The move came in part after a lack of success selling software—including a failed effort at launching a digital music store named after its encryption technology, DigiBox.

But it also was the result of the fact that InterTrust had created patents so immaculate and well-considered that it would have been wrong not to sue—you don’t create a patent with 100 separate drawings to just put on the shelf, never to use again. And they seemed to know this going in. Of InterTrust founder Victor Shear, one former employee told Fortune: “He never let us forget that we were not ‘protecting music,’ but ‘developing the basis for a civil society in cyberspace.’”

And that civil society in cyberspace paid well. Just a few years after Microsoft agreed to a major antitrust settlement, it agreed to a major InterTrust settlement, with the DRM maker receiving a $440 million payday. The gamble worked.

Years later, InterTrust received a similar settlement from Apple, though it’s not all about litigation for the company. Earlier this year, they launched a partnership with Google called PatentShield to defend small startups against patent lawsuits.

While InterTrust’s approach has proven effective over the years, its best-known DRM competitor, ContentGuard, has had a bit less luck doing the same thing.

It was spun off from Xerox in 2000 at the behest of Microsoft, and the bones of the firm were eventually sold off to a trio of firms—Microsoft, Time Warner, and Thomson—and its technology helped lead the way for Microsoft to produce its own DRM, PlayReady. (It also helped the acquisition took place around the time MS settled with InterTrust.)

But in 2011, the company was sold to Pendrell, a firm that invests in valuable intellectual property.

ContentGuard actually makes new apps with its technology—it built a Snapchat clone in 2014, for example—but it’s better known these days for suing the pants off of companies with DRM interests, like Apple, Samsung, and Google.

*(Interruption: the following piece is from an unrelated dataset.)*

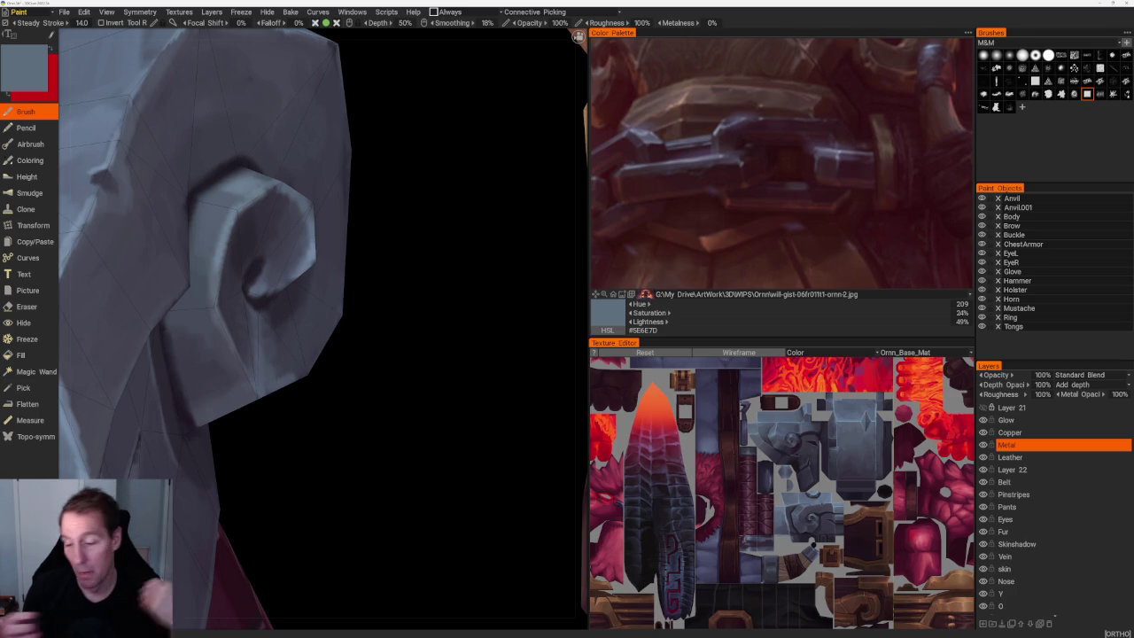
Lightly shade the knob with resampled tones, ending on purple-black #1B171F.
left_click_drag(357, 458, 416, 573)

Those lawsuits, taking place in the patent-lawsuit-friendly Eastern District of Texas, have not gone well, with courts often finding against ContentGuard.

It’s probably because they didn’t use as many patent drawings.

A decade ago, Apple CEO Steve Jobs famously put a puncture hole into the heart of digital rights management as a consumer platform.

In an essay titled “Thoughts on Music,” Jobs made the case against licensing his company’s FairPlay encryption software, which he noted would have to be hardened up significantly if it were sold to other vendors and made universal. He then made the case that nearly all music was already sold in a DRM-free format, using these old, outdated things called CDs.

“So if the music companies are selling over 90 percent of their music DRM-free, what benefits do they get from selling the remaining small percentage of their music encumbered with a DRM system? There appear to be none. If anything, the technical expertise and overhead required to create, operate and update a DRM system has limited the number of participants selling DRM protected music,” he wrote.

What’s fascinating about this document is that, 38 full years after IBM decided against what became DRM for its business software, Jobs made the case against it with much of the same kinds of thinking that his company’s onetime biggest competitor used: It hurts consumers who play fair far more than it hurts those who steal content; it was frustrating and inconvenient; and it required a large investment of time and money that could be better spent elsewhere.

It was a seed of an idea that proved far more effective than any software-based security system, closer in mindset to John Perry Barlow than Victor Shear.

In just a few years, Jobs’ arguments paved the way for a change in negotiating strategy, and effectively killed digital rights management for the music industry.

Of course, it only came back after Spotify became popular and killed the idea of ownership entirely.